A MILESTONE for women's art in Scotland - Castlemilk Womanhouse - broke the mould in 1990.

As Glasgow was staking its claim as European City of Culture, a collective of female artists took over an empty tenement at 390 Ardencraig Road in the scheme on the southern fringes of the city to make a bold statement.

Involving local women and children, their strident political and social messages were seen in a collection of contemporary art the city had never seen before.

Acclaimed at the time as a massively important community arts initiative, it was the launch pad for cutting edge artists such as Cathy Wilkes, who went on to win the Turner Prize, Rachael Harris and Julie Roberts.

A hall cupboard was stacked high with shoes, a bath was filled with coal, a kitchen was transformed into a testimony to the tedium of washing-up, A Girls' Night Out featured 3-D self-portraits of Castlemilk women and the close was decorated in red, with women-at-work signs and the slogan "Jobs for the Girls".

Now it is to be celebrated in new work by environmental artist Kate Davis for Generation, a nationwide programme of exhibitions to celebrate 25 years of contemporary art in Scotland, with a show at Glasgow Women's Library opening on October 18.

House Work Castle Milk Woman House (Part 1) will feature films as well as oral history and Kate's own interpretation of the 1990 project in a new installation.

"When the announcement was made that Glasgow was going to be City of Culture a few women in the city at the time thought, 'If we don't programme a festival of some sort or other it's likely that it will be guys representing Glasgow's culture'," remembers Dr Adele Patrick, lifelong learning and creative development manager of Glasgow Women's Library, who was involved in setting up Castlemilk Womanhouse.

"It's difficult to imagine now but at the time it was very much the Glasgow Boys in areas such as literature, comedy or the visual arts. It's not that we were opposed to men it was more we thought it would be great if women were also recognised as contributing to Glasgow's culture.

"And we wanted to make sure that local women were involved in the festival in one way or another."

Castlemilk Womanhouse was based on the groundbreaking Womanhouse set up in California by artist and writer Judy Chicago in 1972.

Adele adds: "I had been really impressed by the California Womanhouse, that real feminist art landmark, and naively and ambitiously I just thought, 'We could do something like that in Glasgow and it would be a really amazing art initiative for 1990'."

A call was put out across the country for women artists to offer ideas on work they could make at Castlemilk Womanhouse, then the proposals were put up on the walls of the empty rooms for local women to make the final decision.

"Claire Barclay, a well known Scottish artist who went on to represent her country in the Venice Biennale a few years ago, used the bathroom to make a statement about working class women's lives - she filled the bath with coal," says Adele.

"I was surprised that local women chose some of this work because it was challenging. Julie Roberts used a bedroom to do really beautiful, exquisite drawings on the wall of obstetric and gynaecological apparatus.

"We were thinking, maybe the local women will be more interested in work that is more obscure or abstract but it is just brilliant that people defy your expectations."

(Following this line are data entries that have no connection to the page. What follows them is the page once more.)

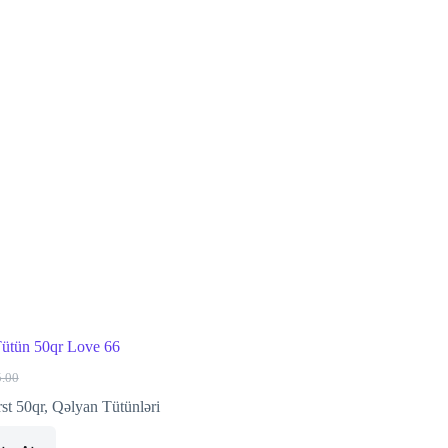
ütün 50qr Love 66
5.00
ginal
rrent
ce
ce
rst 50qr
,
Qəlyan Tütünləri
s:
.00.
.00.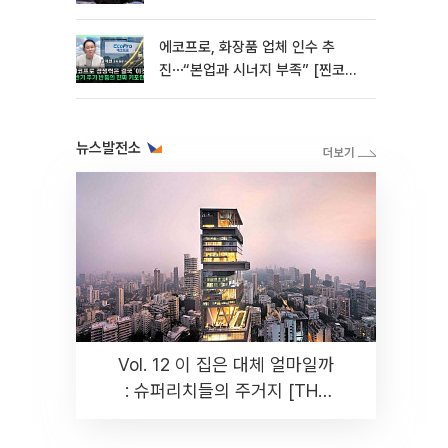
에코프로, 화장품 업체 인수 추
진⋯“본업과 시너지 부족” [찐코노
미]
뉴스발전소
Vol. 12 이 집은 대체 얼마일까
: 슈퍼리치들의 주거지 [THE
RARE]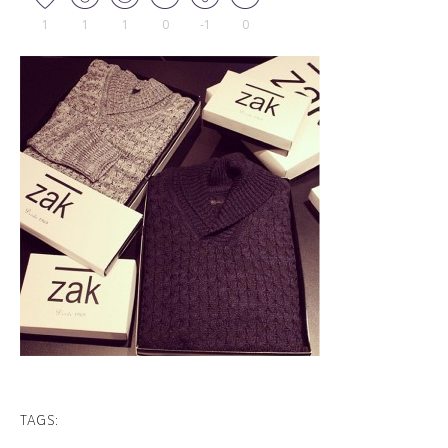
1
1
1
0
-1
0
TAGS: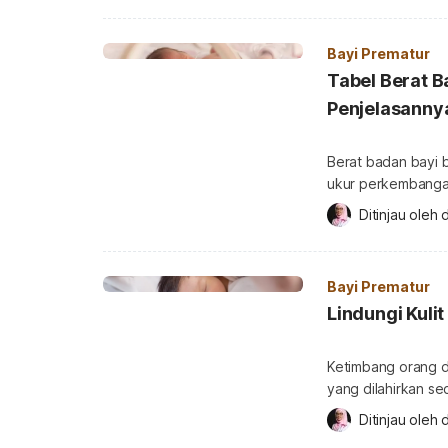
penjelasannya! Ap
World Health Organ
Bayi Prematur
Tabel Berat 
Penjelasanny
Berat badan bayi b
ukur perkembangann
Perlu diketahui b
Ditinjau oleh 
d
prematur mempunya
bawah ini agar A
bayi lahir prematur
Bayi Prematur
Lindungi Kuli
Ketimbang orang dew
yang dilahirkan se
masalah. Supaya be
Ditinjau oleh 
d
prematur? Yuk, int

Now, more than 20 years on, the Castlemilk project is seen as a crucible for a lot of the most significant women artists working in Scotland.

Academic researchers regularly trawl through the archive at Glasgow Women's Library for work on the project and it is now seen as a significant historical part of the city's cultural heritage.

"We thought it would be more interesting than us showing the archive to ask a contemporary woman artist to use the Womanhouse as the springboard to make a new artwork of her own," says Adele.

"We asked Kate Davis, who we really admire and somebody who works on the history of women in art and is a well regarded artist in her own right, to look through the archives.

"She has made artworks that almost are an archival project in their own right."

THE volume of material available means this has become a two-part project for Kate, who has also curated a series of film screenings at Castlemilk Community Centre on October 18.

"When Kate was interviewing the women who were involved in the project, one of the overwhelming impressions she got was of the labour involved," says Adele.

"For her the feminist interpretation was that this was a hidden part of art: the work involved in it.

"A lot of the women were maybe not getting paid, juggling childcare, housework, a lot of the issues that were hidden from art history. When you think about art history you think about working in a garret, not earning a lot of money but having quite a bohemian life.

"This is the opposite, it is about grafting and dealing with all the issues women have to deal with."

n House Work Castle Milk Woman House, at Glasgow Women's Library, 23 Landressy Street, Glasgow, from October 18 to December 18.